Edmonton

Drive-thru voting coming to Strathcona County for municipal election

Strathcona County plans to allow drive-thru voting for the first time in advance of the next municipal election.

Option will only be available for advance voting

Sheila Johnstone with the City of Calgary displays one of the mobile privacy folders Calgarians used to vote in the 2017 municipal election. Strathcona County plans to use a similar system for its drive-thru voting station in the 2021 municipal election. (Monty Kruger/CBC)

Voting from a vehicle will be possible for the first time in Strathcona County this fall.

The county plans to offer drive-thru voting at the Broadview Enviroservice Station in Sherwood Park in advance of the October 18 municipal election.

Jacqueline Roblin, Strathcona County's manager of legislative services and contract management, said plans for the drive-thru voting station predated the pandemic but the health crisis has heightened the need for spreading out voters.

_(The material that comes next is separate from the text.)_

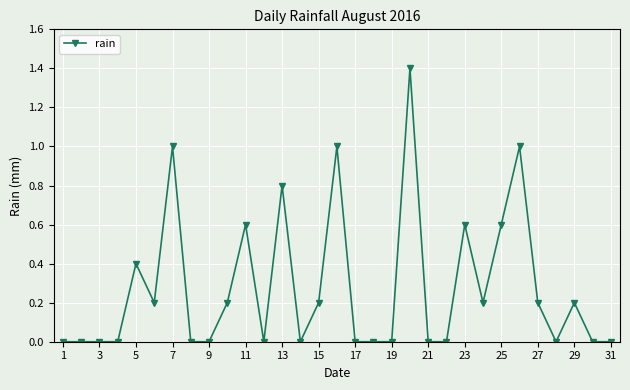

What is the average value?

0.3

Alberta Health Services tested tens of thousands of people for COVID-19 at a drive-thru at the same location.

"We started thinking we could do the same, just at a different angle," Roblin said in an interview with CBC Edmonton's Radio Active on Monday.

Other Canadian municipalities, including the City of Calgary, have offered drive-thru voting in the past. The City of Edmonton has yet to offer the option.

In Saskatoon this fall, a new drive-thru voting station was so popular that at one point, voters in vehicles faced a three-hour wait, said Roblin, who consulted with other municipalities while planning Strathcona County's station.

There was a steady flow of vehicles at the drive-thru advanced voting station at City Hall in Regina, Sask. on Nov. 2. (Cory Coleman/CBC)

Anticipating high interest, the county plans to run its drive-thru voting station for six days, from 10 a.m. to 6 p.m. 

Election day will not be one of those days. That's because during the advance poll period, anybody in the municipality may attend any advance voting station, but on October 18, voters must cast ballots in the area in which they reside. 

"It would be very difficult, if not impossible, for us to be running both our regular voting stations on election day and having all of the different ballot styles at the Envirostation," Roblin said.

A voter who uses the drive-thru option will place their ballot in a privacy folder before passing it off to a poll worker through their vehicle window.

Roblin said the drive-thru location could be more convenient for people with disabilities, parents with sleeping children in the car, and people who do not want to worry about parking near a polling station.

In 2017, voter turnout in Strathcona County was 39 per cent.